Kurikulum 1964 berubah menjadi Pendidikan Kewargaan Negara yang merupakan
korelasi dari ilmu bumi, sejarah, dan pengetahuan kewargaan negara (Dimyati,
1989).
Pada tahun 1975,
lahirlah Kurikulum 1975 yang mengelompokan tiga jenis pendidikan, yakni
pendidikan umum, pendidikan akademis, dan pendidikan keahlian khusus. Dalam
Kurikulum 1975 dikemukakan secara eksplisit istilah mata pelajaran Ilmu
Pengetahuan Sosial (IPS) yang merupakan fusi (perpaduan) dari mata pelajarana
sejarah, geografi, dan ekonomi. Selain mata pelajaran IPS, pendidikan
kewarganegaraan dijadikan sebagai mata pelajaran tersendiri ialah Pendidikan
Moral Pancasila (PMP). Dalam kurikulum 1975, IPS termasuk kelompok pendidikan akademis
sedangkan PMP termasuk kelompok pendidikan umum. Namun IPS sebagai pendidikan
akademis mempunyai misi menyampaikan nilai-nilai berdasarkan filsafat Pancasila
dan UUD 1945. Dengan demikian mata pelajaran IPS pun berfungsi dan mendukung
tercapainya tujuan PMP.
Menjelang adanya
perbaikan Kurikulum 1975, tahun 1980 muncul bidang studi PSPB, gagasan dari
Mendikbud Nugroho Notosusanto (alm). Mata pelajaran ini hampir sejenis dengan
IPS/Sejarah dan PMP. Upaya perbaikan Kurikulum IPS 1975 (Kurikulum Yang
Disempurnakan (KYD), 1975) baru terwujud pada tahun 1984. Kurikulum IPS 1984
pada hakikatnya menyempurnakan atau memperbaiki kelemahan-kelemahan Kurikulum
1975.
Ditinjau dari segi
pendekatan (metodologi) pembelajaran,
Kurikulum IPS 1975 dan 1984 menggunakan pendekatan integratif dan
struktural untuk IPS SMP dan pendekatan disiplin terpisah (separated disciplinary approach) untuk SMA (Hasan, 1996).

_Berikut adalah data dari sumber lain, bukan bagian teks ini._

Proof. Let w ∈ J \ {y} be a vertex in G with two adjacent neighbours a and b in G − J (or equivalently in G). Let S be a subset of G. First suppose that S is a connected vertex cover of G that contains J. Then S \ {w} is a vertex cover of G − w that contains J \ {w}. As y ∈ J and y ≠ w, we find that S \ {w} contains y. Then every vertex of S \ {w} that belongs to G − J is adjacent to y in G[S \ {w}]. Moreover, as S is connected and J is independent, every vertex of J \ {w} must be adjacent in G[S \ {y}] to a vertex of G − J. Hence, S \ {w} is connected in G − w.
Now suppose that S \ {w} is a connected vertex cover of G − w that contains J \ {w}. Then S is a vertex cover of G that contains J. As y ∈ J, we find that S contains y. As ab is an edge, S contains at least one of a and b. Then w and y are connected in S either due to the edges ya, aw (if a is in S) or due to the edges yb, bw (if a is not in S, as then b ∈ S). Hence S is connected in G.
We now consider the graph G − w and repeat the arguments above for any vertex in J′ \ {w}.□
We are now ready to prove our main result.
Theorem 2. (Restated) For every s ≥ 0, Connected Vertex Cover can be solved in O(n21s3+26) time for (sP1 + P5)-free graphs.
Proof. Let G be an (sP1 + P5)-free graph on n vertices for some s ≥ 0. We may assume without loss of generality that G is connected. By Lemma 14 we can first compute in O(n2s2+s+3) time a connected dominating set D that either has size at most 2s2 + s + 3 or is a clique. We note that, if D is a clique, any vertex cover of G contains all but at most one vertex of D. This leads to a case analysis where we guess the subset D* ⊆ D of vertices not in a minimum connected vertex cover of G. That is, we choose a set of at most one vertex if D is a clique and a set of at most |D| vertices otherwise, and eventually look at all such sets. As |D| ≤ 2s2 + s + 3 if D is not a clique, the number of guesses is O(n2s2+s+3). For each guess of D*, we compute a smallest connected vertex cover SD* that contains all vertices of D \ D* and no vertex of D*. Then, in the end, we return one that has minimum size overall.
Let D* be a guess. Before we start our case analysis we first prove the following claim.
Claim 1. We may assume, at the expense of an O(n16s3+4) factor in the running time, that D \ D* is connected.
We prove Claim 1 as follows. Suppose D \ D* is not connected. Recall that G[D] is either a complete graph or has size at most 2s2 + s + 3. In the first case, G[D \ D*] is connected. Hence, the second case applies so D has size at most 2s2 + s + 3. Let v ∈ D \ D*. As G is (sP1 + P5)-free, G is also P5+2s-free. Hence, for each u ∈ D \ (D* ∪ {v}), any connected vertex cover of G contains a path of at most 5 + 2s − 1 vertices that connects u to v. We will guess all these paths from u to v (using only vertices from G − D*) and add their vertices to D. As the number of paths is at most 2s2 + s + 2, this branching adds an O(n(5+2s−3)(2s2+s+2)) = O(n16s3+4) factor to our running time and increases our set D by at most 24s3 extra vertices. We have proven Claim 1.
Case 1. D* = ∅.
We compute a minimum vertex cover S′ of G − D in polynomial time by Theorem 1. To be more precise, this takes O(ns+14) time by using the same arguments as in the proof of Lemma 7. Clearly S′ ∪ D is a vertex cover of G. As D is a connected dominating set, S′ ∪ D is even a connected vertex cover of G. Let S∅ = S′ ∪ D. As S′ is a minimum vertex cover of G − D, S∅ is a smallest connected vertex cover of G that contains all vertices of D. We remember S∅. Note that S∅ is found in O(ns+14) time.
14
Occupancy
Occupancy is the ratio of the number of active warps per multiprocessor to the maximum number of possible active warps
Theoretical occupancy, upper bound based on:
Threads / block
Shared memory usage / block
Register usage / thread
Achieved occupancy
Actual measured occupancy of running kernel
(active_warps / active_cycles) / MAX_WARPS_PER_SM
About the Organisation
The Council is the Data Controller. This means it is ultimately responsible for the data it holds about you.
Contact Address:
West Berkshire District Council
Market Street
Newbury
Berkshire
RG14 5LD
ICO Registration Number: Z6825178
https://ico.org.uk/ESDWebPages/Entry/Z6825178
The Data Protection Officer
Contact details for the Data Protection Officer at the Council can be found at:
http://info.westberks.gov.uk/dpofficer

Sedangkan pendekatan untuk IPS Sekolah Dasar (SD) lebih mirip menggunakan
integratif (integrated approach).
Pada tahun 1994,
terjadi lagi perubahan kurikulum IPS. Dalam Kurikulum 1994 dinyatakan bahwa IPS
adalah mata pelajaran yang mempelajari kehidupan sosial yang didasarkan pada
bahan kajian geografi, ekonomi, sosiologi, antropologi, tata negara, dan
sejarah. Untuk IPS SD, bahan kajian pokok dibedakan atas dua bagian, ialah
pengetahuan sosial dan sejarah. Bahan kajian pengetahuan sosial meliputi
lingkungan sosial, ilmu bumi, ekonomi, dan pemerintahan. Sedangkan bahan kajian
sejarah mencakup perkembangan masyarakat Indonesia sejak masa lampau hingga
kini.
Adanya pemisahan bahan
kajian pokok ini menimbulkan pemisahan tujuan yang ingin dicapai. Dalam bidang
pengetahuan sosial, tujuan yang ingin dicapai adalah agar para siswa SD mampu
mengembangkan pengetahuan dan keterampilan dasar yang berguna bagi dirinya
dalam kehidupan sehari-hari. Sementara bidang kajian sejarah bertujuan agar
para siswa SD mampu mengembangkan pemahaman tentang perkembangan masyarakat
Indonesia sejak masa lalu hingga masa kini sehingga para siswa memiliki
kebanggaan sebagai bangsa Indonesia dan cinta tanah air.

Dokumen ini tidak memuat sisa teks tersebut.